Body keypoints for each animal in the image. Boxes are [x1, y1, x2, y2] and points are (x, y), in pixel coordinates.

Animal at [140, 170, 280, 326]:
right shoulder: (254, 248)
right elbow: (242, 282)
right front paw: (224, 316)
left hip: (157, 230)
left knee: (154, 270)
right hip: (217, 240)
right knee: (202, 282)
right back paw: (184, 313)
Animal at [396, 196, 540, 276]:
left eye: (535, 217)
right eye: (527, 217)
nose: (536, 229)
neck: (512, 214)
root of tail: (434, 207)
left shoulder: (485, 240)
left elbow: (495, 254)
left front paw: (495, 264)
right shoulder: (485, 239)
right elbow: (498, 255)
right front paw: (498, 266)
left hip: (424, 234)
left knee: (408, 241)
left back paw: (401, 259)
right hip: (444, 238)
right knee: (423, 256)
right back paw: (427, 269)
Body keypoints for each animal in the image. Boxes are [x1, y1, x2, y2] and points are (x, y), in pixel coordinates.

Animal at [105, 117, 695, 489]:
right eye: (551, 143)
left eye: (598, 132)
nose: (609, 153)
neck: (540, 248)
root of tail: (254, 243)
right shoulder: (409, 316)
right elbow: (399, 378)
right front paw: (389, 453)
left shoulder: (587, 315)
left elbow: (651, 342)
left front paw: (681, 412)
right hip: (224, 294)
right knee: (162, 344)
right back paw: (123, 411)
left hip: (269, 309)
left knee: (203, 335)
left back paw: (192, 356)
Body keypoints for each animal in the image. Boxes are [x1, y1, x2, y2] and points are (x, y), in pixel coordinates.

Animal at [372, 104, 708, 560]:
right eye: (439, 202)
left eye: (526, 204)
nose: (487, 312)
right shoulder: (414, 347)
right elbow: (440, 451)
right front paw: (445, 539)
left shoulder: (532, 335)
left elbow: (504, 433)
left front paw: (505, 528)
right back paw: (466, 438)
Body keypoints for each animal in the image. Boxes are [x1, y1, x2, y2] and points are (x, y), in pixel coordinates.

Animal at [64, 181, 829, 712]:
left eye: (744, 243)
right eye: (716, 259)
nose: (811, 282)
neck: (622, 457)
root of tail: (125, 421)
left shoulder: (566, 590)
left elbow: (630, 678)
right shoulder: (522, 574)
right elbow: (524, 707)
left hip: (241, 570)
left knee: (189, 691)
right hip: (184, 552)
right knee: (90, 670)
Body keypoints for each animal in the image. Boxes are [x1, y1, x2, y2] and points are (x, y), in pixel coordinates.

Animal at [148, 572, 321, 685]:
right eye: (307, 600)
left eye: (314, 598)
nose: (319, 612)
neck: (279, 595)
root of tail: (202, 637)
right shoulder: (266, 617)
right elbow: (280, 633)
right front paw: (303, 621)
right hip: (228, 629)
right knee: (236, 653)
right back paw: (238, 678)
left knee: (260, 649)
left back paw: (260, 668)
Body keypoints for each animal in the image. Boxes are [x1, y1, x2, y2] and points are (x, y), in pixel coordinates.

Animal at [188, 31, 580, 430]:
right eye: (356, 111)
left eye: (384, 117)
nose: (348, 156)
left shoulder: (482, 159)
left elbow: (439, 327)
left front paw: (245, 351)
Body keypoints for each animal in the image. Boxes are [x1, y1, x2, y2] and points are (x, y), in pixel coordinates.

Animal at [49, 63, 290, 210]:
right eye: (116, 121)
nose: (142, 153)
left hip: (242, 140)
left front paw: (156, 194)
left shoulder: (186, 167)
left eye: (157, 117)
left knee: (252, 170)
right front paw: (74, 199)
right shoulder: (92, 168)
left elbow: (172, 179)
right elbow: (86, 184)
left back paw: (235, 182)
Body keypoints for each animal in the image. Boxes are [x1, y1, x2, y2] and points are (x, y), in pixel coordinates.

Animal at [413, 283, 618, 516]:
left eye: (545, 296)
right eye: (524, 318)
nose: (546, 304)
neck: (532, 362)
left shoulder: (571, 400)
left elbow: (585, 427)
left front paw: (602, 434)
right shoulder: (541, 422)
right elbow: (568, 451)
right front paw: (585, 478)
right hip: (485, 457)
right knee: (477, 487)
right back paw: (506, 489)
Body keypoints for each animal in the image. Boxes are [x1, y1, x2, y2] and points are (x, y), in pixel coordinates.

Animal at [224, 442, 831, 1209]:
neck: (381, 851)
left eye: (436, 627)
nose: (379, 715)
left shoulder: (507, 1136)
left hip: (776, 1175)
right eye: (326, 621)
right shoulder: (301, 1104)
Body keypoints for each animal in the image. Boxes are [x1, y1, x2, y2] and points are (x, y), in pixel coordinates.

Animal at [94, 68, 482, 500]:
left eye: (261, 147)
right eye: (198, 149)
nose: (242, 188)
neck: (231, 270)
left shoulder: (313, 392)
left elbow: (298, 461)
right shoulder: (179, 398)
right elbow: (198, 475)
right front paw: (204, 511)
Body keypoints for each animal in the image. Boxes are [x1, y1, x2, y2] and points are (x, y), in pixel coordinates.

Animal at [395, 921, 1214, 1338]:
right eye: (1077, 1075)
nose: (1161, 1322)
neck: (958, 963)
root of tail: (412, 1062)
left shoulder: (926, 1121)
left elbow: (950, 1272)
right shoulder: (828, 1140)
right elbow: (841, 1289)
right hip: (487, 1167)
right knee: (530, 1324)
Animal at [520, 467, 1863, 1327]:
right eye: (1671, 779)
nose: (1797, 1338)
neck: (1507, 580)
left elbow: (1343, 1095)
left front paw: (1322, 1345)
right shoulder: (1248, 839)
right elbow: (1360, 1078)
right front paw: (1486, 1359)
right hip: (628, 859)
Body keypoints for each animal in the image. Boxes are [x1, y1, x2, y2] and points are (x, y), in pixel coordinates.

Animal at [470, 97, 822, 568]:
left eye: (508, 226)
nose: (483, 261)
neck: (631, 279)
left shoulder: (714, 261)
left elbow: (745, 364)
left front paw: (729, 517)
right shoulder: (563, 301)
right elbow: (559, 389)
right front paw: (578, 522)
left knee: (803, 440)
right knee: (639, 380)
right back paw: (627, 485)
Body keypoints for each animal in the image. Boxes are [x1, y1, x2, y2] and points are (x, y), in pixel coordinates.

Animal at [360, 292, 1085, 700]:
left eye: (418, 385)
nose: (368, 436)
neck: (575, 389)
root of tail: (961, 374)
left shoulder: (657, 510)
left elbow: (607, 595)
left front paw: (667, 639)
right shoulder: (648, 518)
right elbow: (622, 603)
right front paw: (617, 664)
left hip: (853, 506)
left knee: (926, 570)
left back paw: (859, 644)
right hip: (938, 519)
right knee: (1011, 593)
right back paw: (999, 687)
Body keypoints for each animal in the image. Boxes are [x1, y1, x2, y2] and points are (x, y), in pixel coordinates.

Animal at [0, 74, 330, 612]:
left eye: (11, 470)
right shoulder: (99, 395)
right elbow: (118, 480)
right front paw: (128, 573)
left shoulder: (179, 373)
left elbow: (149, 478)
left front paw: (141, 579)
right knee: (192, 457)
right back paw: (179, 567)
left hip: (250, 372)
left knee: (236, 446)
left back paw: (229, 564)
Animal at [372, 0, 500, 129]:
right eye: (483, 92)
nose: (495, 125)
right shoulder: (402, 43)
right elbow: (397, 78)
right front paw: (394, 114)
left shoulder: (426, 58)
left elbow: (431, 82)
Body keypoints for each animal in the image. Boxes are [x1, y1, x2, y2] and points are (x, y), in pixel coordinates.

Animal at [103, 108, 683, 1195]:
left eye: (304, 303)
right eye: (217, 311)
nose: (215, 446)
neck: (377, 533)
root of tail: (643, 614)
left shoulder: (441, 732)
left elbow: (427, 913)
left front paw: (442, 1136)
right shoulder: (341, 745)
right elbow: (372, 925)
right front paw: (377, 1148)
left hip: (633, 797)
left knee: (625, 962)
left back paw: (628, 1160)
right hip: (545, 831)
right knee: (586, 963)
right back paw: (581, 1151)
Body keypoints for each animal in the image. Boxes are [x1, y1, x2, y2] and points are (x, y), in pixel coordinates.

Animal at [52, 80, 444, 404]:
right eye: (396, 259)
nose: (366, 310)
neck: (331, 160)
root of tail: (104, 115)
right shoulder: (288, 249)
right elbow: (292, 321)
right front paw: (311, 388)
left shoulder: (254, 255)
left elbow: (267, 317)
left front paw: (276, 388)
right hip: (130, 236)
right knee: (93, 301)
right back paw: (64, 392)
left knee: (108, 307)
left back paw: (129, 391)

_ _ _ _ _

- ASSIGNMENT: All lines above between those holding "left shoulder: (657, 510)" and "nose: (366, 310)", inclusive, must be set down unchanged, and no other line may be included.

- EXPECTED ANSWER:
left shoulder: (657, 510)
left elbow: (607, 595)
left front paw: (667, 639)
right shoulder: (648, 518)
right elbow: (622, 603)
right front paw: (617, 664)
left hip: (853, 506)
left knee: (926, 570)
left back paw: (859, 644)
right hip: (938, 519)
right knee: (1011, 593)
right back paw: (999, 687)
Body keypoints for each animal in the image. Boxes are [x1, y1, x2, y2] and points are (x, y), in pixel coordinates.

Animal at [0, 74, 330, 612]:
left eye: (11, 470)
right shoulder: (99, 395)
right elbow: (118, 480)
right front paw: (128, 573)
left shoulder: (179, 373)
left elbow: (149, 478)
left front paw: (141, 579)
right knee: (192, 457)
right back paw: (179, 567)
left hip: (250, 372)
left knee: (236, 446)
left back paw: (229, 564)
Animal at [372, 0, 500, 129]:
right eye: (483, 92)
nose: (495, 125)
right shoulder: (402, 43)
right elbow: (397, 78)
right front paw: (394, 114)
left shoulder: (426, 58)
left elbow: (431, 82)
Body keypoints for each animal in the image. Boxes are [x1, y1, x2, y2] and points are (x, y), in pixel coordinates.

Animal at [103, 108, 683, 1195]:
left eye: (304, 303)
right eye: (217, 311)
nose: (215, 446)
neck: (377, 533)
root of tail: (643, 614)
left shoulder: (441, 732)
left elbow: (427, 913)
left front paw: (442, 1136)
right shoulder: (341, 745)
right elbow: (372, 925)
right front paw: (377, 1148)
left hip: (633, 797)
left knee: (625, 962)
left back paw: (628, 1160)
right hip: (545, 831)
right knee: (586, 963)
right back paw: (581, 1151)
Body keypoints for each animal in the image. Boxes are [x1, y1, x2, y2] and points are (x, y), in pixel coordinates.

Animal at [52, 80, 444, 404]:
right eye: (396, 259)
nose: (366, 310)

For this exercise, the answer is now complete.